Bab 3 Wanita Ini Menarik!

Resepsionis melihat ada yang datang, tiba-tiba ekspresi sombongnya berubah menjadi gugup.

"Presiden....dia, wanita ini bilang ingin melamar menjadi asistenmu. Aku baru saja ingin menyuruh satpam untuk mengusirnya!"

Kata Resepsionis dengan berhati-hati, karena takut Tison akan marah dan memecatnya.

Walaupun Rolin sudah mempersiapkan diri. Namun, ia masih tidak dapat menahan diri, ia gemetar ketika mendengar suara ini.

Kenangan malam enam tahun lalu, bagaikan bekas yang menjejak dihatinya, tidak dapat dihilangkan.

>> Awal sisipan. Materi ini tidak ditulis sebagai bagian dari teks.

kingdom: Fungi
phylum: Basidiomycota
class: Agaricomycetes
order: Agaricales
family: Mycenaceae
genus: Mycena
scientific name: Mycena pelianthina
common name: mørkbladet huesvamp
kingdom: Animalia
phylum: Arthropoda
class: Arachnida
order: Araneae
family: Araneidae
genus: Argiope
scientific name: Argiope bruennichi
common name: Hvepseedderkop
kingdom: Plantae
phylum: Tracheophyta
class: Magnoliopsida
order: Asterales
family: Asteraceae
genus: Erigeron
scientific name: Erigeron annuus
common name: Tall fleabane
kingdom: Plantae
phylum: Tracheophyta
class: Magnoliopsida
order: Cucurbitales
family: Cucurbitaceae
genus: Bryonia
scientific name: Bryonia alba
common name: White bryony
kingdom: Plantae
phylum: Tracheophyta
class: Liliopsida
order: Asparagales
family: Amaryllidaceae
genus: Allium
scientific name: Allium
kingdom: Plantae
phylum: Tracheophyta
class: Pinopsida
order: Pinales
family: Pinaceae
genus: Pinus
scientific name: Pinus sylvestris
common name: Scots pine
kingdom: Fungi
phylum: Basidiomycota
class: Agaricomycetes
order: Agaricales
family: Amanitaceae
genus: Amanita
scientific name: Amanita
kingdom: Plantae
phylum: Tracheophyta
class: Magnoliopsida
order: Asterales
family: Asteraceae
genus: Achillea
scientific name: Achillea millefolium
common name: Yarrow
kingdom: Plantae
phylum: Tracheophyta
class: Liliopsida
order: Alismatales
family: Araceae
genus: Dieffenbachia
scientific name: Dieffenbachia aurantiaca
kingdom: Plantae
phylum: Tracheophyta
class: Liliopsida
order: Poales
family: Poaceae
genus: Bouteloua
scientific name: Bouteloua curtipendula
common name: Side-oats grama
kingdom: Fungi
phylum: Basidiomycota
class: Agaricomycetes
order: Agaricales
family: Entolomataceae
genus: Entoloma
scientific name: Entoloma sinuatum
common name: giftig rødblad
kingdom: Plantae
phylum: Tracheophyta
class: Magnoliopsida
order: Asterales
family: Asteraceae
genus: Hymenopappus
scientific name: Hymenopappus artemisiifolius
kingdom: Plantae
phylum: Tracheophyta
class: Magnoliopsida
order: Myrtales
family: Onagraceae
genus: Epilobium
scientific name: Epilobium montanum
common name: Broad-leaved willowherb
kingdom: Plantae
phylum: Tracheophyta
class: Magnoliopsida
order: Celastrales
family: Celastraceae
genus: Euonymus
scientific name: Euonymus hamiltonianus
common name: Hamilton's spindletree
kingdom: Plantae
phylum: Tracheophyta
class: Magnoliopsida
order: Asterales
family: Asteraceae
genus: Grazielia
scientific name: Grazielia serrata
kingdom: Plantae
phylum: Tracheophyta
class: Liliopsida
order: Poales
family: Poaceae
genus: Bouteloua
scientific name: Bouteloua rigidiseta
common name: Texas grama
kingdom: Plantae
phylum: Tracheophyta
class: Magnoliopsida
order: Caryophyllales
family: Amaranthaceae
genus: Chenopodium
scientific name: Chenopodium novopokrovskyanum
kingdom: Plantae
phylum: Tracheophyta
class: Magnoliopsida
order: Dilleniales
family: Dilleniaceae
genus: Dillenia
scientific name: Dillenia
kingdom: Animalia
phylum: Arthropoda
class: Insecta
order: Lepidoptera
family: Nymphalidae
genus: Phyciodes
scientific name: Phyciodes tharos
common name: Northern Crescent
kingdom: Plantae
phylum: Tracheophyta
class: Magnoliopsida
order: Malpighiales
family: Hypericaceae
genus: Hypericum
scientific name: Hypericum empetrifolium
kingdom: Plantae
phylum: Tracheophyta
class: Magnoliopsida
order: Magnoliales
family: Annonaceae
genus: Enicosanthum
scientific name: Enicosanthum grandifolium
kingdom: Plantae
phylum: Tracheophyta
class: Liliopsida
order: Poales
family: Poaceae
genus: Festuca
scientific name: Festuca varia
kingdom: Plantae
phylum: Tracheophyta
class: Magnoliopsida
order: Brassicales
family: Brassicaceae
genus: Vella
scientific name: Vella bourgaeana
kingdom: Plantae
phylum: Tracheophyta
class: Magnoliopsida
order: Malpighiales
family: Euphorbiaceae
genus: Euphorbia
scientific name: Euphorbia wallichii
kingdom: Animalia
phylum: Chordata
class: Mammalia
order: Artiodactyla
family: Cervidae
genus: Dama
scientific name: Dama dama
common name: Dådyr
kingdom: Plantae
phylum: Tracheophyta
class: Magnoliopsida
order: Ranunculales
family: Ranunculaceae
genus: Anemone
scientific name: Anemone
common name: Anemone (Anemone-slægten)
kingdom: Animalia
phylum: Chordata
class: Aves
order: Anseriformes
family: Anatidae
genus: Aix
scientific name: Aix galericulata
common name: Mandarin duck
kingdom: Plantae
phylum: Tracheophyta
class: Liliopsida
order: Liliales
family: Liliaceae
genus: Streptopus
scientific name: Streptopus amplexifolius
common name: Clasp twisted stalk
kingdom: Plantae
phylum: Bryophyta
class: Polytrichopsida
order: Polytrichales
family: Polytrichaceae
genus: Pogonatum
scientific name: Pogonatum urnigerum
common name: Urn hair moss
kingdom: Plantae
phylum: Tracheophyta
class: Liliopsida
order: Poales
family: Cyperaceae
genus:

Setelah menenangkan diri, Rolin berkata dengan tenang, "Presiden Tison. Aku datang untuk melamar menjadi asisten!"

Suaranya sedikit familiar!

Kecurigaan melintas ditatapan Tison. Ketika melihat kacamata hitam yang menutup setengah dari wajah Rolin, ia mencibir, "Datang melamar menjadi asisten, malah memakai kacamata hitam. Sangat tinggi sekali harga dirimu!"

Saat berbicara, Tison melangkah maju. aroma tubuh Rolin membuat Tison mengernyit.

Rolin menajamkan sudut bibir, perlahan melepas kacamata hitamnya.

Ketika Rolin memperlihatkan wajahnya, raut wajah dingin Tison sedikit mengendur.

Wanita didepannya memiliki tatapan yang jernih dan ekspresi yang murni diwajahnya. Sepasang mata persiknya yang sedikit terangkat menambah pesona pada wajah kecilnya yang polos. Seolah-olah dapat membuat orang terpesona dalam sekejap waktu.

Untuk pertama kalinya Tison melihat ada wanita yang dapat memadukan polos dan pesona dengan sedemikian rupa.

Pandangan pertama adalah menakjubkan, pandangan kedua adalah kejutan dan pandangan ketiga adalah tersentuh.

Sudut mulut Rolin sedikit terangkat, ia berkata, "Apakah Presiden Tison sudah cukup memperhatikannya?"

Ketika Tison memandangnya, dirinya juga diam-diam memperhatikan Tison.

Pria ini adalah pria yang mempermainkannya hingga sekarat enam tahun lalu.